Namun, dalam lapisan spiritual, yang berlaku adalah hukum keberlimpahan yang tak terbatas. Kemenangan orang lain adalah kemenangan bagi kita, karena kita semua saling terhubung. Jika orang lain mendapatkan sepotong kue proyek, itu tidak berarti sisa kue untuk kita berkurang. Secara ekstrem, jika saya memimpin tim proyek dan berambisi mencapai prestasi, saat kesadaran saya mengambil kendali, saya mulai mengadopsi sikap bahwa saya hanya perlu melakukan yang terbaik tanpa mengharapkan imbalan. Outcome adalah urusan semesta, sehingga saya hanya perlu menyerah pada tatanan sistem semesta dan cerita Ilahi.
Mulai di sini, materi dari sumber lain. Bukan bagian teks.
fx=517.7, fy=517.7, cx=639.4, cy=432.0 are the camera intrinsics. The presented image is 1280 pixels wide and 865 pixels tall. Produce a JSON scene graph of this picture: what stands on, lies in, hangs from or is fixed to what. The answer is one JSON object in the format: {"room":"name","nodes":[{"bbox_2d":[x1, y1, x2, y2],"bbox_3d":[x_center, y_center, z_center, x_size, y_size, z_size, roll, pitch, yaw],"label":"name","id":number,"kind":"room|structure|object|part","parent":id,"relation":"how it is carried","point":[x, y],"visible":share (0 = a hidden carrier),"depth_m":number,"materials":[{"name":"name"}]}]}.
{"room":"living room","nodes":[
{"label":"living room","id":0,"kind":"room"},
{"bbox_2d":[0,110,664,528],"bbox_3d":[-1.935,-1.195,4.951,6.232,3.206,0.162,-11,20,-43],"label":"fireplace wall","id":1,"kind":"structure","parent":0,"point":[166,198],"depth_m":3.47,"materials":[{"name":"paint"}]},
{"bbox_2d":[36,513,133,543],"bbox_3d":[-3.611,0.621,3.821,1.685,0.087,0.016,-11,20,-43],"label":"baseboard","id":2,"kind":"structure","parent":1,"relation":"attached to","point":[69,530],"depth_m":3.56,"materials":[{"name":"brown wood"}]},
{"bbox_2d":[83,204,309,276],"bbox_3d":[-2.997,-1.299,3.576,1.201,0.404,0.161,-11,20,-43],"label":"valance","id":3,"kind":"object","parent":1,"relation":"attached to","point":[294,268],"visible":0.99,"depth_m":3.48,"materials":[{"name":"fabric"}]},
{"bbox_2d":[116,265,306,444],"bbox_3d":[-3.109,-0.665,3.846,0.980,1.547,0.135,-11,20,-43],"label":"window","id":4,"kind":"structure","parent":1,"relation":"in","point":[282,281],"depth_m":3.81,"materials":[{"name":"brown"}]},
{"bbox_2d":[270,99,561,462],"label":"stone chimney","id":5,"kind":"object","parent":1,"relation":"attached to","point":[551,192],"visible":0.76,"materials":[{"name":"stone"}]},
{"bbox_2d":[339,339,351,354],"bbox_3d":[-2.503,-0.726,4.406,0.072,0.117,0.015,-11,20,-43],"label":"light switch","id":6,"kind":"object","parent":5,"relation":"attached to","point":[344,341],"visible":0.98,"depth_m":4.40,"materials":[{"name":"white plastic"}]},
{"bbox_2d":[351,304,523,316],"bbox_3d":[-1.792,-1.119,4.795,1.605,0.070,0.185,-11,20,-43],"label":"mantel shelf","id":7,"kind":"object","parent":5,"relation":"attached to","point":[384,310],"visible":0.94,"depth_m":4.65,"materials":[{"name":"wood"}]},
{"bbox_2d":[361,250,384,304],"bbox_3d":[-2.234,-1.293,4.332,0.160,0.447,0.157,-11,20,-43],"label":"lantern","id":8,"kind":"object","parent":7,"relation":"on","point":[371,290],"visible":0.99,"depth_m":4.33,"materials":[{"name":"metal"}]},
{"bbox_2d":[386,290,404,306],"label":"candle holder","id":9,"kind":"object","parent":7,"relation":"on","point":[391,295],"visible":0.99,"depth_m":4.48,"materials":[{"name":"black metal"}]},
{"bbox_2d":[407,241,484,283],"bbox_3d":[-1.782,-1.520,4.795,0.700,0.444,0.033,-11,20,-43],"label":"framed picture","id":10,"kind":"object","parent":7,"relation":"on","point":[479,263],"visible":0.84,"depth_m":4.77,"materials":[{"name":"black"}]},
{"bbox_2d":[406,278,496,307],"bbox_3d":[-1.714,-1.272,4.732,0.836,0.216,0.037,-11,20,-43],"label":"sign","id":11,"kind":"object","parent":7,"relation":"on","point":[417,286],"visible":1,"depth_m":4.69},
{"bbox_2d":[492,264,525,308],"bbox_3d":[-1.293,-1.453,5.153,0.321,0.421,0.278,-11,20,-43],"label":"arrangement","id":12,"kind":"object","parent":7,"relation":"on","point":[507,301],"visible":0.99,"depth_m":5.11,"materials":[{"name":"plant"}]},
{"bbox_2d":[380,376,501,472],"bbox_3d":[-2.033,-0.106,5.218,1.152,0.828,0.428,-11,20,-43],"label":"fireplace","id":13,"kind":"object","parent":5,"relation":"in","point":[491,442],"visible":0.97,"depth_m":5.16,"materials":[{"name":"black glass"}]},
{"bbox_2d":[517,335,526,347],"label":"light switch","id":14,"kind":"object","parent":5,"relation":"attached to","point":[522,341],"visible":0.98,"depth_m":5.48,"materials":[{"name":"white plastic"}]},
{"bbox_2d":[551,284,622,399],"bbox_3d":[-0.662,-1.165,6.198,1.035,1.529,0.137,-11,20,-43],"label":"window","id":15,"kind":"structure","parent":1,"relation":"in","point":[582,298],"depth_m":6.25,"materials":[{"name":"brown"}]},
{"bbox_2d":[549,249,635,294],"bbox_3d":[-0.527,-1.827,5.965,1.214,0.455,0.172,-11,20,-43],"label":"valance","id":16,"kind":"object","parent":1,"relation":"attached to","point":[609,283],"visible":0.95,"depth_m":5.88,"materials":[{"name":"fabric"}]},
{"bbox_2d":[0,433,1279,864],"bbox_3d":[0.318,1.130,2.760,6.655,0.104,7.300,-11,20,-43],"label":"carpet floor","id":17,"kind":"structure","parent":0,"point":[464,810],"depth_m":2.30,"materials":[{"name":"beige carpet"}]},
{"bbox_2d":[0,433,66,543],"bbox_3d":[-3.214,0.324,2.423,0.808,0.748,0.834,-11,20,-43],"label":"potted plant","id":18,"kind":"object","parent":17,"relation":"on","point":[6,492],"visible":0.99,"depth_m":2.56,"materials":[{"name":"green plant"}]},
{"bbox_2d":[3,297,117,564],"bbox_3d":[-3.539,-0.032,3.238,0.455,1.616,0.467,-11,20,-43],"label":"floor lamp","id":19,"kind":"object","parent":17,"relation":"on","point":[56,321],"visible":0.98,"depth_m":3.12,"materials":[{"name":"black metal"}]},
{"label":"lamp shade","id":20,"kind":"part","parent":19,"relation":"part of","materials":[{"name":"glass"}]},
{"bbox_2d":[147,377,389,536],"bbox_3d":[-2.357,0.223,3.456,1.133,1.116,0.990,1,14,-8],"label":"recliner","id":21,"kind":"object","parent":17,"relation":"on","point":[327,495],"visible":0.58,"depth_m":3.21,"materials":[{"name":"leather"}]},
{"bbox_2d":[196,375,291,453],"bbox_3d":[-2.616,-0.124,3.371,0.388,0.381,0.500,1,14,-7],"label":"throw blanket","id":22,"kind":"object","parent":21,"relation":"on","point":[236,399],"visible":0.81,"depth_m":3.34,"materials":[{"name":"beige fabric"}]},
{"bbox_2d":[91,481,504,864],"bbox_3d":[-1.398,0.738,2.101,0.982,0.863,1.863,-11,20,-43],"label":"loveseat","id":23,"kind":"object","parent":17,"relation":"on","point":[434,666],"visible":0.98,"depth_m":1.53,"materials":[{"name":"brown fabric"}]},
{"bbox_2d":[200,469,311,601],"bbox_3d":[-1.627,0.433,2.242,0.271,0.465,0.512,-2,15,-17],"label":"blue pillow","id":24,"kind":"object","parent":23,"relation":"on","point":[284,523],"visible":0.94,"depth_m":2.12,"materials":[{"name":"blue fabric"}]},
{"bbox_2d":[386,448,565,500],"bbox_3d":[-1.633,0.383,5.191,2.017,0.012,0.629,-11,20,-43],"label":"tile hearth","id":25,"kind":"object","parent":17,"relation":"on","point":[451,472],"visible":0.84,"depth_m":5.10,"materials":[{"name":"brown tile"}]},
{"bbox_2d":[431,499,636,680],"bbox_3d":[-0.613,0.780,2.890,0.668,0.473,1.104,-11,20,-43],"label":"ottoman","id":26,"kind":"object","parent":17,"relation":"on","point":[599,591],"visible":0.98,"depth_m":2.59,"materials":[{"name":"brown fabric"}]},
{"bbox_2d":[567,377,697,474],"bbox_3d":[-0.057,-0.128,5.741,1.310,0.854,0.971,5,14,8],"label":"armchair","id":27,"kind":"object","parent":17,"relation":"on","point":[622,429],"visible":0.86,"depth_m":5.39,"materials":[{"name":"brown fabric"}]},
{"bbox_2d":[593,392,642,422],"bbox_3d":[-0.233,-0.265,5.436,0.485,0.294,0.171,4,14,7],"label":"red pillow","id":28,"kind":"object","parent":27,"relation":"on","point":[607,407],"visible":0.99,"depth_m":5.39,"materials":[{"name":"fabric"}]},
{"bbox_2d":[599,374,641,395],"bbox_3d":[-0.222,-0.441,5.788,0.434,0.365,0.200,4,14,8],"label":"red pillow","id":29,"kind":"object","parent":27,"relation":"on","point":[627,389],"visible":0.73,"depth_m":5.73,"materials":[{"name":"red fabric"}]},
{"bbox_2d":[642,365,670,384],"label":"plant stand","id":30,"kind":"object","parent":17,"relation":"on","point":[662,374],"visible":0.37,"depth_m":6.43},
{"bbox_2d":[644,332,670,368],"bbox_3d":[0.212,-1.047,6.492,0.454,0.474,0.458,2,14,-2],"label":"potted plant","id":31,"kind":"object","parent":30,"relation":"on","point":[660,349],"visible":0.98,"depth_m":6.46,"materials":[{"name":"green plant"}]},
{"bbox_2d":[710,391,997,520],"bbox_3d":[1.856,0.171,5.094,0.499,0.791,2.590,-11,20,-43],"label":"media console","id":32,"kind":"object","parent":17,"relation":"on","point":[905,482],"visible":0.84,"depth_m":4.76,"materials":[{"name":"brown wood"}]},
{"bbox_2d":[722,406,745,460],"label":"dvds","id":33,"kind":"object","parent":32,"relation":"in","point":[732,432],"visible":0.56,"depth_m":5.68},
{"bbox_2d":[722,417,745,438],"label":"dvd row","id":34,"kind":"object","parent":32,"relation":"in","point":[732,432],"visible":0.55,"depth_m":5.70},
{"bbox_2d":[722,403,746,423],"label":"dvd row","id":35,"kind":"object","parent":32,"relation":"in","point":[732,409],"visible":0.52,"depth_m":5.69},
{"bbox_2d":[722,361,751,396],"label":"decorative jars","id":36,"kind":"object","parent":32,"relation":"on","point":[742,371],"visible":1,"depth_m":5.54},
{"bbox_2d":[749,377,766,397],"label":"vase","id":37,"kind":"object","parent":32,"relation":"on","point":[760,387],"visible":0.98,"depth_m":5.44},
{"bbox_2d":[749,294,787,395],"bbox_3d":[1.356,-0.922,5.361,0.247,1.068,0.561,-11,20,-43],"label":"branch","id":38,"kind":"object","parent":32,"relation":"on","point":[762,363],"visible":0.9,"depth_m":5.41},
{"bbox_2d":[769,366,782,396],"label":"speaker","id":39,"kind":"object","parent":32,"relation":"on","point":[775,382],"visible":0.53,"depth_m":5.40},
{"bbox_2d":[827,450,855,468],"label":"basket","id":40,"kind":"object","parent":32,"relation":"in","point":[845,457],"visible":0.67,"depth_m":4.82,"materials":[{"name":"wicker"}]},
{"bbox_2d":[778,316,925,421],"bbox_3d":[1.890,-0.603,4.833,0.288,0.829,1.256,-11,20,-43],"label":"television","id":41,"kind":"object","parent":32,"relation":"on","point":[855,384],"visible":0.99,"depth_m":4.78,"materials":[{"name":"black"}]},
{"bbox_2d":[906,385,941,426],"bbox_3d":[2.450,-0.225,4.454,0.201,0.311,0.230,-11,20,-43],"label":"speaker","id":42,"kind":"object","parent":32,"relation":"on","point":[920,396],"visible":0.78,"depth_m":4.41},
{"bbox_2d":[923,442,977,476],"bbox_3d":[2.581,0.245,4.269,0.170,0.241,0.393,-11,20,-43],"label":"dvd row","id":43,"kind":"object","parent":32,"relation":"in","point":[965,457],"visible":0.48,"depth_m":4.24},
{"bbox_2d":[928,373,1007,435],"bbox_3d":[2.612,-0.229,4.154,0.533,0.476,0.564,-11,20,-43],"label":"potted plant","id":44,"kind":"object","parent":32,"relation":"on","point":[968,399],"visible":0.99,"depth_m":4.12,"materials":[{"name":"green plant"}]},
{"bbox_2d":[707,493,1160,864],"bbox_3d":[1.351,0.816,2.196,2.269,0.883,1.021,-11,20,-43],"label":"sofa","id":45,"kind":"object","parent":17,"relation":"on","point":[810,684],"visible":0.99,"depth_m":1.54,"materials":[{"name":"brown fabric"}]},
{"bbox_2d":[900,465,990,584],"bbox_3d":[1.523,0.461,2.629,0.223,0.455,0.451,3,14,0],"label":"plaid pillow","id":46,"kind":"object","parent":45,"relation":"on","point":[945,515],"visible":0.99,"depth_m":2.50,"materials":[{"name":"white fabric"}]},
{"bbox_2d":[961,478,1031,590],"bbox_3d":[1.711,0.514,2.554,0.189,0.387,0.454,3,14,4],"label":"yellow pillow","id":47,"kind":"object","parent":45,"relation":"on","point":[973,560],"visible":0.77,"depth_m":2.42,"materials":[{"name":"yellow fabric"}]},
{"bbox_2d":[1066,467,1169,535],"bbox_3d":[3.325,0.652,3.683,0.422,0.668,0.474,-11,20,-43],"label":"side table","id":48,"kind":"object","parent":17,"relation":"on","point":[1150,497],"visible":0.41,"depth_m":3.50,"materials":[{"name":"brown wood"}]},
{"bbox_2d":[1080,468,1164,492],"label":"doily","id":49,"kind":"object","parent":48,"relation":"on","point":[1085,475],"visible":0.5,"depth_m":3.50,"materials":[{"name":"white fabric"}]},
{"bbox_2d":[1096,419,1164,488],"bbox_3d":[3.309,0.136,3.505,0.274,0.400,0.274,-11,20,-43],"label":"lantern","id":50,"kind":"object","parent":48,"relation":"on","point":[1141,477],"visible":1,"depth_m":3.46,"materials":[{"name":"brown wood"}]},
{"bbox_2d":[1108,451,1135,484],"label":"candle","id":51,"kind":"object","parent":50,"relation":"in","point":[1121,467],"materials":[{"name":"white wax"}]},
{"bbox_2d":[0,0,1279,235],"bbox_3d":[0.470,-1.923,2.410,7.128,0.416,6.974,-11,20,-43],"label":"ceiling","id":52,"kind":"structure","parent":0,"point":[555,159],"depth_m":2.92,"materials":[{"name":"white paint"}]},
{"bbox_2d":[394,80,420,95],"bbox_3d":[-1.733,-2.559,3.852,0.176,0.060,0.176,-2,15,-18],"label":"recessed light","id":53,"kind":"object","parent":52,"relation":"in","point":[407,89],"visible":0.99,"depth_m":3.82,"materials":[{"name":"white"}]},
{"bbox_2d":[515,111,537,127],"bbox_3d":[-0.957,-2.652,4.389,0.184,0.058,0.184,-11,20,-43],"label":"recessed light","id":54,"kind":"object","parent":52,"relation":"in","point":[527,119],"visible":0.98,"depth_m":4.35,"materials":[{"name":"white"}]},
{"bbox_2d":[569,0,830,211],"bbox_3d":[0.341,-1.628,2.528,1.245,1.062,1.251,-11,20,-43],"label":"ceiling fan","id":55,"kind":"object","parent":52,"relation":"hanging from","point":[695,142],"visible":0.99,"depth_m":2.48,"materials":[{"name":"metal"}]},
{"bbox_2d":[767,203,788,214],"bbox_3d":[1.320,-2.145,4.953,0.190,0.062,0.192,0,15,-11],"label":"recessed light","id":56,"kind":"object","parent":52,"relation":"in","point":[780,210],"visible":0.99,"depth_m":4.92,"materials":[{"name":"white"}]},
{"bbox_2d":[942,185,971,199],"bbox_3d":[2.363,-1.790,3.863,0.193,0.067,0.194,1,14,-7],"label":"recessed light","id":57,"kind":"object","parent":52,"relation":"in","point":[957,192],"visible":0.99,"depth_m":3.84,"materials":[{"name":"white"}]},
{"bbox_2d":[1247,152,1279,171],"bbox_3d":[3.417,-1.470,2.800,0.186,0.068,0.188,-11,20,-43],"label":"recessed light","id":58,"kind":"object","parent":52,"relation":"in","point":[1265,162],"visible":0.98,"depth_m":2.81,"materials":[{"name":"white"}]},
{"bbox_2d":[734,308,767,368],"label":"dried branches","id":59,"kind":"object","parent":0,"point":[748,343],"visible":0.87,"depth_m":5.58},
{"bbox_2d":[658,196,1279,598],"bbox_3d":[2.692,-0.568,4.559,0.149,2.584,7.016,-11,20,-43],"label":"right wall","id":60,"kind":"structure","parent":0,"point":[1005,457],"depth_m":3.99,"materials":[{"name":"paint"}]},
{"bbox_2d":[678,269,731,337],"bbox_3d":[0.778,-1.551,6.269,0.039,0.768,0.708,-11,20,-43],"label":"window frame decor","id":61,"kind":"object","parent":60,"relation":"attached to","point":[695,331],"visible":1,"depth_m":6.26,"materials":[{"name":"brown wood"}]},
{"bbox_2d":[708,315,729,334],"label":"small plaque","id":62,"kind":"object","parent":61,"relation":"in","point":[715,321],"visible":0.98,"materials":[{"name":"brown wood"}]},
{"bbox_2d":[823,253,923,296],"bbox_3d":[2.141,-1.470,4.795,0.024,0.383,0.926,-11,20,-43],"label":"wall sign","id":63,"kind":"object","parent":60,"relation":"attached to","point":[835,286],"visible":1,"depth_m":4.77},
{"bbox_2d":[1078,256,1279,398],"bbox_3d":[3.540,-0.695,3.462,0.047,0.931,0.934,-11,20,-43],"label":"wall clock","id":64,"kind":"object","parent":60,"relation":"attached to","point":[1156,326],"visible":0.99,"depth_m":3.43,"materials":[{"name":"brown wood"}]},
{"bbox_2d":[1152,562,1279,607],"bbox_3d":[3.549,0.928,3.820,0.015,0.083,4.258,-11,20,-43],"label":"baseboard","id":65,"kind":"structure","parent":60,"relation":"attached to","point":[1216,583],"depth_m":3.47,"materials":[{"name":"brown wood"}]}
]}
Ego cenderung tidak suka dengan kondisi ini karena ego ingin menang dan orang lain kalah. Ego, atau Edging God Out (Wayne Dyer), berusaha menghapuskan Tuhan dari persaingan, memaksa kita untuk fokus pada kemenangan pribadi.
Sikap hidup seperti ini tidak unik. Banyak tradisi spiritual memiliki konsep yang mirip:
– Neti Neti (Not This, Not This) dalam Advaita Vedanta, yang mengajarkan bahwa apapun yang kita alami atau anggap benar, itu bukan kebenaran mutlak.
– Kenosis dalam mistisisme Kristen, yang mengajarkan melepaskan ego dan keinginan untuk selalu benar.
– Shunyata dalam Buddhisme Mahayana, yang menekankan kekosongan dan kembali pada kebenaran yang lebih tinggi.
– Lila (Divine Play) dalam Hinduisme, yang menggambarkan dunia sebagai panggung sandiwara.
Manfaat dari mengadopsi paradoks sebagai sikap hidup adalah kita tidak terjebak dalam penjara persepsi kita sendiri. Rumi pernah berkata: “Mengapa kamu tetap di penjara, padahal pintu sudah terbuka lebar?” Ini mengacu pada bagaimana kita sering terjebak dalam persepsi kita sendiri.
Contohnya, seorang teman saya sangat memperhatikan prinsip bahwa pakaian luar tidak boleh dipakai di rumah. Ketika dia berada di kamar hotel dengan orang lain yang tidak mengikuti prinsipnya, dia merasa stres. Namun, dengan mengadopsi sikap paradoks, dia mulai melihat bahwa setiap orang memiliki perspektifnya masing-masing dan persepsinya sendiri adalah penjara yang bisa dia keluar kapan saja.
Penjara lain adalah “keinginan”. Keinginan adalah bagian dari kehidupan kita, tetapi sering kali kita terjebak oleh keinginan tersebut.
Karena kita datang dari perspektif yang berbeda, sering muncul penilaian terhadap orang lain, seperti “Mengapa orang itu berpikir demikian? Itu salah.” Setiap hal yang menggeser kita dari inner peace adalah bentuk penjara virtual bagi saya. Kebebasan kita sering direnggut oleh penilaian dan emosi negatif yang berlebihan. Sikap paradoks memungkinkan kita menerima semua itu dan mengubah penilaian menjadi rasa ingin tahu intelektual. Kita bisa melakukan latihan intelektual: “Mengapa orang itu berpikir ini baik untuknya? Aku tidak bisa melihatnya, coba aku menempatkan diriku di posisinya.”
Bagi saya, hadiah terbesar dari sikap hidup paradoks adalah hidup dengan menyerah pada cerita Ilahi, sehingga inner peace menjadi default dalam keseharian.